Nearly 60 per cent of Ontario residents with rheumatoid arthritis aren't given quick access to a specialist, even though early treatment is critical, a new report finds.

Rheumatoid arthritis, or RA, is an autoimmune disease marked by inflammation of numerous joints and connective tissues. It differs from the more common form of arthritis, osteoarthritis, which usually develops in older age and is often due to "wear and tear" on specific joints.

RA can affect people of all ages, from toddlers to seniors, and women are twice as likely to be affected as men.

Once it's diagnosed, it's important for patients to see a specialist within three to six months, because, if left untreated, the disorder can lead to bone erosion, joint deformity and disability. They should then see specialists regularly to manage their condition.

"Unfortunately, only 42 per cent of women with rheumatoid arthritis in Ontario see specialists each year," Dr. Arlene Bierman, a physician at St. Michael's Hospital in Toronto and principal investigator of the study, said in a news release.

Bierman and her team from St. Mike's and the Institute for Clinical and Evaluative Sciences (ICES) found that younger women are less likely to see a specialist than women 45 or older. As well, they found that low-income women are less likely to have seen a specialist than those with higher incomes.

The team also found that a person's likelihood of seeing a specialist depends on where they live in the province, with many of those in remote communities waiting longer for care.

"Access to these services is important and there is much that can be done to improve this access through innovations in how we organize and deliver care for chronic disease," Bierman said.

The report is based on Ontario data, but undertreatment of rheumatoid arthritis is a problem across the country. That's in part because there are only about 350 arthritis specialists in all of Canada – and that figure includes those specialists who are strictly researchers and don't see patients.

Studies have shown that family doctors often fail to refer RA patients to specialists quickly.

Lynn Robinson knows that well. The 45-year-old says she failed to get an early diagnosis and treatment for her RA, which kept her off work and in severe pain for months.

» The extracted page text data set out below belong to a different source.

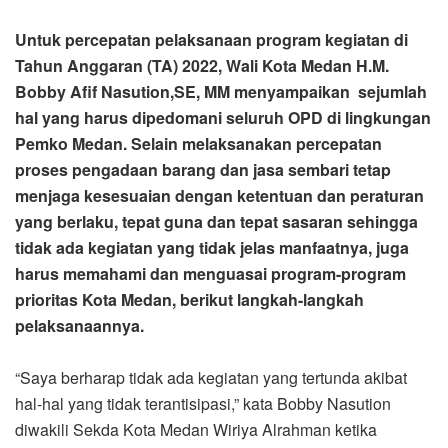
Untuk percepatan pelaksanaan program kegiatan di
Tahun Anggaran (TA) 2022, Wali Kota Medan H.M.
Bobby Afif Nasution,SE, MM menyampaikan sejumlah
hal yang harus dipedomani seluruh OPD di lingkungan
Pemko Medan. Selain melaksanakan percepatan
proses pengadaan barang dan jasa sembari tetap
menjaga kesesuaian dengan ketentuan dan peraturan
yang berlaku, tepat guna dan tepat sasaran sehingga
tidak ada kegiatan yang tidak jelas manfaatnya, juga
harus memahami dan menguasai program-program
prioritas Kota Medan, berikut langkah-langkah
pelaksanaannya.
“Saya berharap tidak ada kegiatan yang tertunda akibat
hal-hal yang tidak terantisipasi,” kata Bobby Nasution
diwakili Sekda Kota Medan Wiriya Alrahman ketika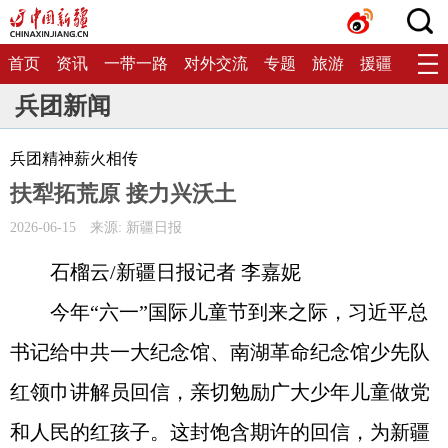
首页
资讯
一带一路
对外交流
专题
旅游
援疆
生态
兵团新闻
兵团精神薪火相传
扶犁拓荒原 接力兴沃土
2026-06-15
来源: 新疆日报
石榴云/新疆日报记者 李嘉妮
今年“六一”国际儿童节到来之际，习近平总
书记给中共一大纪念馆、南湖革命纪念馆少先队
红领巾讲解员回信，亲切勉励广大少年儿童做党
和人民的红孩子。这封饱含期许的回信，为新疆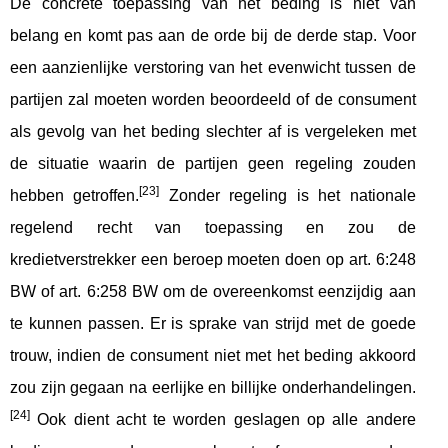
De concrete toepassing van het beding is niet van
belang en komt pas aan de orde bij de derde stap. Voor
een aanzienlijke verstoring van het evenwicht tussen de
partijen zal moeten worden beoordeeld of de consument
als gevolg van het beding slechter af is vergeleken met
de situatie waarin de partijen geen regeling zouden
[23]
hebben getroffen.
Zonder regeling is het nationale
regelend recht van toepassing en zou de
kredietverstrekker een beroep moeten doen op art. 6:248
BW of art. 6:258 BW om de overeenkomst eenzijdig aan
te kunnen passen. Er is sprake van strijd met de goede
trouw, indien de consument niet met het beding akkoord
zou zijn gegaan na eerlijke en billijke onderhandelingen.
[24]
Ook dient acht te worden geslagen op alle andere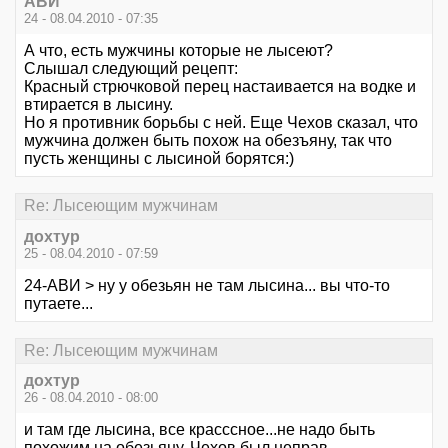
АВИ
24 - 08.04.2010 - 07:35
А что, есть мужчины которые не лысеют?
Слышал следующий рецепт:
Красный стрючковой перец настаивается на водке и
втирается в лысину.
Но я противник борьбы с ней. Еще Чехов сказал, что
мужчина должен быть похож на обезъяну, так что
пусть женщины с лысиной борятся:)
Re: Лысеющим мужчинам
дохтур
25 - 08.04.2010 - 07:59
24-АВИ > ну у обезьян не там лысина... вы что-то
путаете...
Re: Лысеющим мужчинам
дохтур
26 - 08.04.2010 - 08:00
и там где лысина, все красссное...не надо быть
похожим на обезьяну, Чехов был неправ...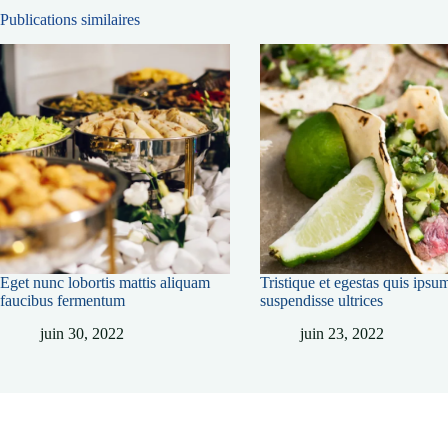
Publications similaires
Eget nunc lobortis mattis aliquam
Tristique et egestas quis ipsu
faucibus fermentum
suspendisse ultrices
juin 30, 2022
juin 23, 2022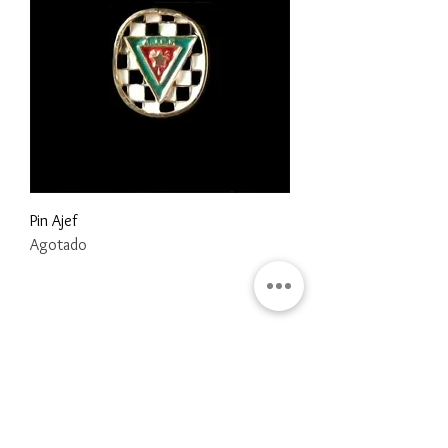
Pin Ajef
Agotado
Gran Logia del Valle de México
Sadi Carnot 75, Cuauhtémoc
Ciudad de México
06470
Supremo Consejo
Calle Lucerna 56, Cuauhtémoc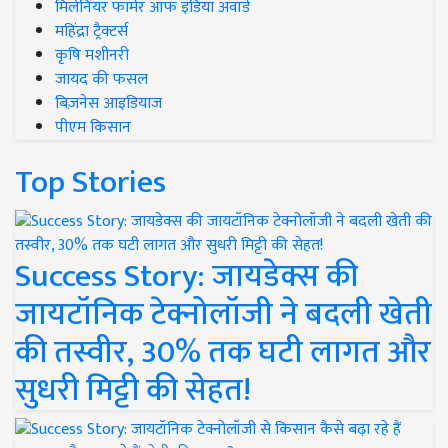
मिलेनियर फार्मर ऑफ इंडिया अवॉर्ड
महिंद्रा ट्रैक्टर्स
कृषि मशीनरी
जायद की फसल
बिज़नेस आइडियाज
पीएम किसान
Top Stories
Success Story: जायडेक्स की
जायटॉनिक टेक्नोलॉजी ने बदली खेती
की तस्वीर, 30% तक घटी लागत और
सुधरी मिट्टी की सेहत!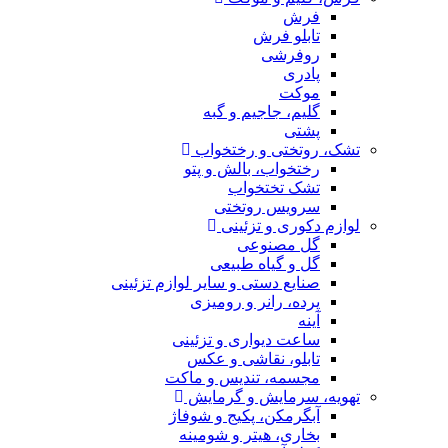
فرش
تابلو فرش
روفرشی
پادری
موکت
گلیم، جاجیم و گبه
پشتی
تشک، روتختی و رختخواب
رختخواب، بالش و پتو
تشک تختخواب
سرویس روتختی
لوازم دکوری و تزئینی
گل مصنوعی
گل و گیاه طبیعی
صنایع دستی و سایر لوازم تزئینی
پرده، رانر و رومیزی
آینه
ساعت دیواری و تزئینی
تابلو، نقاشی و عکس
مجسمه، تندیس و ماکت
تهویه، سرمایش و گرمایش
آبگرمکن، پکیج و شوفاژ
بخاری، هیتر و شومینه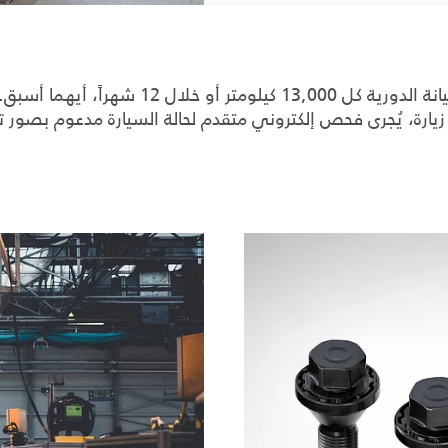
للحفاظ على الأداء الأمثل لرينج روڤر، يُنصح 
زيارة، يُجرى فحص إلكتروني متقدم لحالة السيارة مدعوم بصور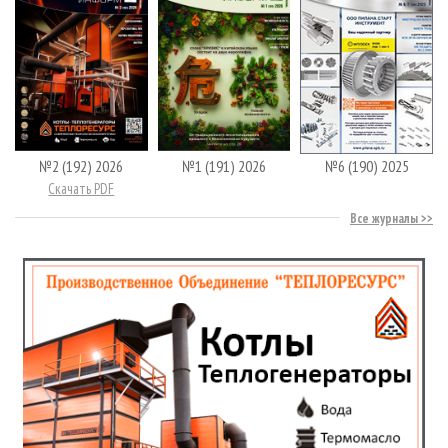
№2 (192) 2026
№1 (191) 2026
№6 (190) 2025
Скачать PDF
Все журналы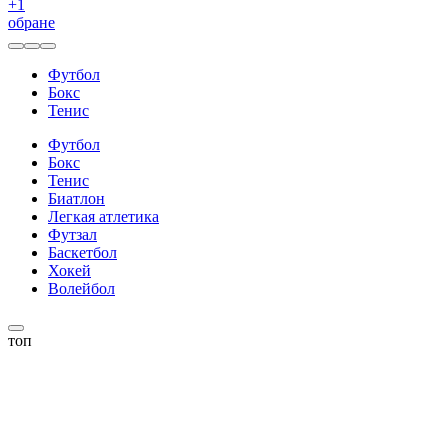
+
1
обране
Футбол
Бокс
Тенис
Футбол
Бокс
Тенис
Биатлон
Легкая атлетика
Футзал
Баскетбол
Хокей
Волейбол
топ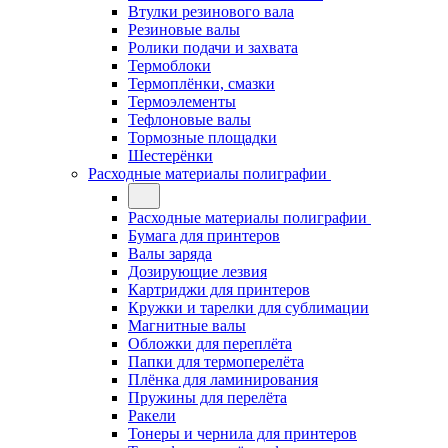
Втулки резинового вала
Резиновые валы
Ролики подачи и захвата
Термоблоки
Термоплёнки, смазки
Термоэлементы
Тефлоновые валы
Тормозные площадки
Шестерёнки
Расходные материалы полиграфии
Расходные материалы полиграфии
Бумага для принтеров
Валы заряда
Дозирующие лезвия
Картриджи для принтеров
Кружки и тарелки для сублимации
Магнитные валы
Обложки для переплёта
Папки для термоперелёта
Плёнка для ламинирования
Пружины для перелёта
Ракели
Тонеры и чернила для принтеров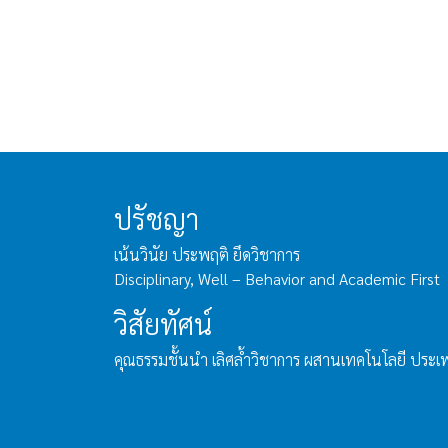
ปรัชญา
เน้นวินัย ประพฤติ ยึดวิชาการ
Disciplinary, Well – Behavior and Academic First
วิสัยทัศน์
คุณธรรมชั้นนำ เลิศล้ำวิชาการ ผสานเทคโนโลยี ประ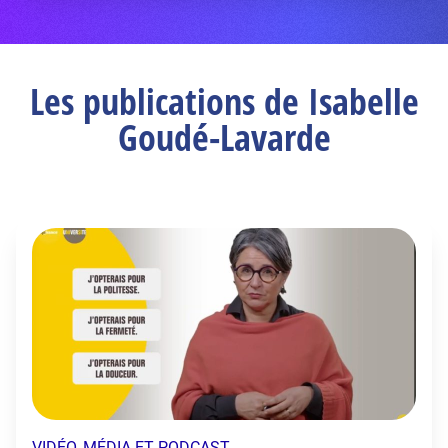
Les publications de Isabelle
Goudé-Lavarde
VIDÉO, MÉDIA ET PODCAST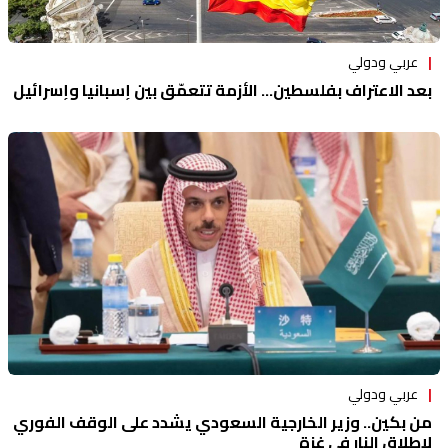
عربي ودولي
بعد الاعتراف بفلسطين... الأزمة تتعمّق بين إسبانيا وإسرائيل
عربي ودولي
من بكين.. وزير الخارجية السعودي يشدد على الوقف الفوري
لإطلاق النار في غزة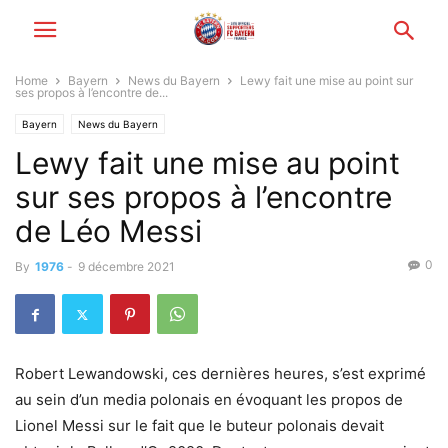
Home
Bayern
News du Bayern
Lewy fait une mise au point sur
ses propos à l’encontre de...
Bayern
News du Bayern
Lewy fait une mise au point
sur ses propos à l’encontre
de Léo Messi
0
By
1976
-
9 décembre 2021
Robert Lewandowski, ces dernières heures, s’est exprimé
au sein d’un media polonais en évoquant les propos de
Lionel Messi sur le fait que le buteur polonais devait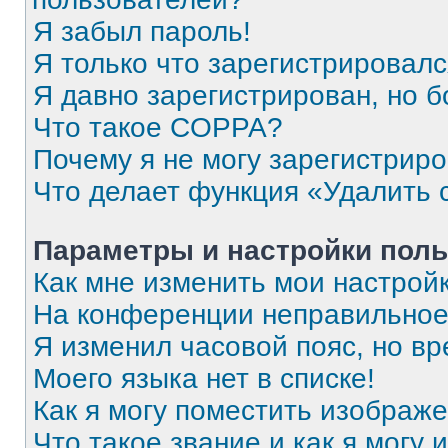
Я забыл пароль!
Я только что зарегистрировался
Я давно зарегистрирован, но б
Что такое COPPA?
Почему я не могу зарегистрир
Что делает функция «Удалить 
Параметры и настройки поль
Как мне изменить мои настрой
На конференции неправильное
Я изменил часовой пояс, но вр
Моего языка нет в списке!
Как я могу поместить изображ
Что такое звание и как я могу 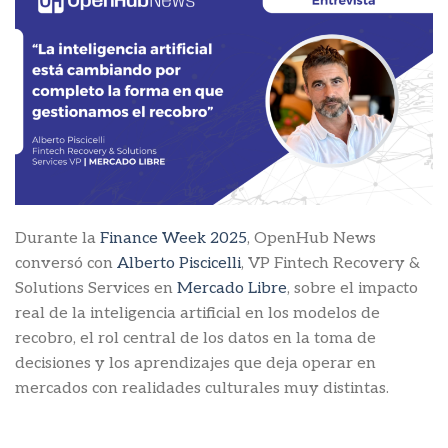
Durante la
Finance Week 2025
, OpenHub News
conversó con
Alberto Piscicelli
, VP Fintech Recovery &
Solutions Services en
Mercado Libre
, sobre el impacto
real de la inteligencia artificial en los modelos de
recobro, el rol central de los datos en la toma de
decisiones y los aprendizajes que deja operar en
mercados con realidades culturales muy distintas.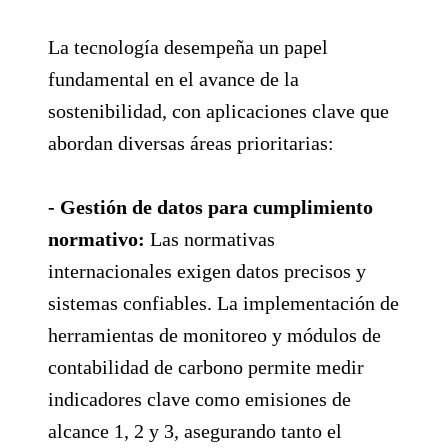
La tecnología desempeña un papel
fundamental en el avance de la
sostenibilidad, con aplicaciones clave que
abordan diversas áreas prioritarias:
- Gestión de datos para cumplimiento
normativo:
Las normativas
internacionales exigen datos precisos y
sistemas confiables. La implementación de
herramientas de monitoreo y módulos de
contabilidad de carbono permite medir
indicadores clave como emisiones de
alcance 1, 2 y 3, asegurando tanto el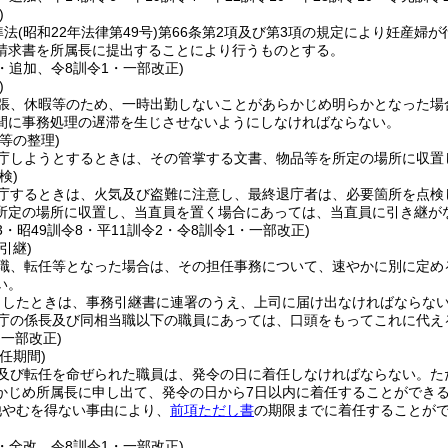
)
準法
(昭和22年法律第49号)
第66条第2項及び第3項の規定により妊産婦
請求書を所属長に提出することにより行うものとする。
2・追加、令8訓令1・一部改正)
)
張、休暇等のため、一時出勤しないことがあらかじめ明らかとなった場
間に事務処理の遅滞を生じさせないようにしなければならない。
等の整理)
庁しようとするときは、その管掌する文書、物品等を所定の場所に収置
検)
庁するときは、火気及び盗難に注意し、最終退庁者は、必要箇所を点検
所定の場所に収置し、当直員を置く場合にあっては、当直員に引き継が
13・昭49訓令8・平11訓令2・令8訓令1・一部改正)
引継)
職、転任等となった場合は、その担任事務について、速やかに別に定め
い。
了したときは、事務引継書に連署のうえ、上司に届け出なければならな
庁の係長及び同相当職以下の職員にあっては、口頭をもってこれに代え
・一部改正)
任期間)
及び転任を命ぜられた職員は、発令の日に着任しなければならない。
た
かじめ所属長に申し出て、発令の日から7日以内に着任することができ
他やむを得ない事由により、
前項ただし書
の期限までに着任することが
。
8・全改、令8訓令1・一部改正)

"Each day, the pain became progressively worse until I couldn't dress myself, brush my teeth or even hold a pen," Robinson said in a news release from St. Michael's.

"I was off work and in excruciating pain. My doctor dismissed the idea that the symptoms could be arthritis until I finally pushed to see a specialist who confirmed my suspicion. Now, I'm on treatment and have been able to resume my daily activities, pain-free."

The study made other findings about care for other conditions that affect the bones, joints ligaments and tendons of Ontarians, including:

  • About 40 per cent of women and 35 per cent of men living with a musculoskeletal disease, including arthritis, also suffer from at least one other common chronic condition, such as diabetes or heart disease.
  • Women who have musculoskeletal disease have higher rates of disability than men with these conditions. Nearly 40 per cent of women and about 23 per cent of men living with musculoskeletal disease reported moderate to severe disability including limitations to their daily activities such as housework, laundry, grocery shopping, dressing, or washing.
  • Physical therapy is important to managing musculoskeletal conditions. But only 15 per cent of adults with these conditions reported seeing a physiotherapist at least once in the previous year.
  • Gaps in the care of osteoporosis also persist. Two thirds of men and women who required it after a fracture did not receive a bone mineral density test or medication to reduce the risk of a subsequent fracture.

The findings come from the latest chapter of the Project for an Ontario Women's Health Evidence-Based Report (POWER) study. The joint study between St. Michael's Hospital and ICES aims to provide a comprehensive overview of women's health in relation to gender, income, education, ethnicity and geography.

The study is being funded by Echo: Improving Women's Health in Ontario, an agency of the Ontario Ministry of Health and Long-Term Care.